THE TASK - Find each line below that contains the string "کالا", treating uppercase and lowercase as distinct, and copy every such line in full.

MATERIAL TO PROCESS -
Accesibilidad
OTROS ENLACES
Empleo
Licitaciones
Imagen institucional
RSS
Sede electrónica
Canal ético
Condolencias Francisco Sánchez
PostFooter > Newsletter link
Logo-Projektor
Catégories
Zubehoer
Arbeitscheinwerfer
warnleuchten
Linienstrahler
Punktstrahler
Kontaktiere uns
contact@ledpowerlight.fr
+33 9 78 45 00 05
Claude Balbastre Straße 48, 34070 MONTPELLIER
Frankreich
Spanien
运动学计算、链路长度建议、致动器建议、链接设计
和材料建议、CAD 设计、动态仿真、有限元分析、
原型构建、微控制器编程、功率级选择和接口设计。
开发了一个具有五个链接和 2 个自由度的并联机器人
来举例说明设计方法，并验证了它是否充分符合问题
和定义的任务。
--
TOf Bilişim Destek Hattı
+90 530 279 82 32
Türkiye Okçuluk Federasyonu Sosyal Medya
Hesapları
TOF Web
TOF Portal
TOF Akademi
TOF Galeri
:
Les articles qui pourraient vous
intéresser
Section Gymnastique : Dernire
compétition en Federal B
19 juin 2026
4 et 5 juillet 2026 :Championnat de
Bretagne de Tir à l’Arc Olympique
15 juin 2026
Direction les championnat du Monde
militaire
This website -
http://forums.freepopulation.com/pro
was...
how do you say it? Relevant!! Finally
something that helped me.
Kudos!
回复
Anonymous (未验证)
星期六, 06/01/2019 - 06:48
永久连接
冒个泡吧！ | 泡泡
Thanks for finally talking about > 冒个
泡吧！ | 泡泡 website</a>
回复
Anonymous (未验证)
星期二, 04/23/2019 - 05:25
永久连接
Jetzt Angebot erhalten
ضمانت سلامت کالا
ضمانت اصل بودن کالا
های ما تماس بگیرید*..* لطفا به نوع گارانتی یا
--
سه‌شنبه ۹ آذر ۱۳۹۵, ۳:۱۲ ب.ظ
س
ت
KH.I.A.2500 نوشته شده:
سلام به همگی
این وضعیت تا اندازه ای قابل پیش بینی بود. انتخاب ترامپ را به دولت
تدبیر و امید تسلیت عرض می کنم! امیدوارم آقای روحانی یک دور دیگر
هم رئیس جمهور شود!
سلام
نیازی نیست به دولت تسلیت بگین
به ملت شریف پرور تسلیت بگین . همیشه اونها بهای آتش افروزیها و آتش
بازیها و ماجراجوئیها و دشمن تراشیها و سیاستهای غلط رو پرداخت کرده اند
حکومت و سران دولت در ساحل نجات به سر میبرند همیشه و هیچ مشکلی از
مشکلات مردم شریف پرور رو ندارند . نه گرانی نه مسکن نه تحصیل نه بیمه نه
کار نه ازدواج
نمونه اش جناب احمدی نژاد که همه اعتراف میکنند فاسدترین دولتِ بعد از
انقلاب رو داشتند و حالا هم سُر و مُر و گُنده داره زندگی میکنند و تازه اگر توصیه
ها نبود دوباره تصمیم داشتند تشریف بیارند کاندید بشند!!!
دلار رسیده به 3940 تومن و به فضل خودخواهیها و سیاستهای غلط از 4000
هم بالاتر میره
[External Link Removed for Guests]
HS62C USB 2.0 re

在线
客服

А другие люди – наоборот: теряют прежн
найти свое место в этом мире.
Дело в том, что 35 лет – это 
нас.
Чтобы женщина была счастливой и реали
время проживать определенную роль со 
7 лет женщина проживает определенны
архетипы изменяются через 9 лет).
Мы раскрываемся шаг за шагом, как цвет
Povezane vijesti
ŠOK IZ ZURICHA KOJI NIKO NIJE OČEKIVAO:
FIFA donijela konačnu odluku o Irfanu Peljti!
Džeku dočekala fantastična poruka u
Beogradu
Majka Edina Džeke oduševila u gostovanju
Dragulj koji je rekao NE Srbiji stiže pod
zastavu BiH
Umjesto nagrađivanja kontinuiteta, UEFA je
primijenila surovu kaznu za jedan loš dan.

EXERCISE OUTPUT -
ضمانت سلامت کالا
ضمانت اصل بودن کالا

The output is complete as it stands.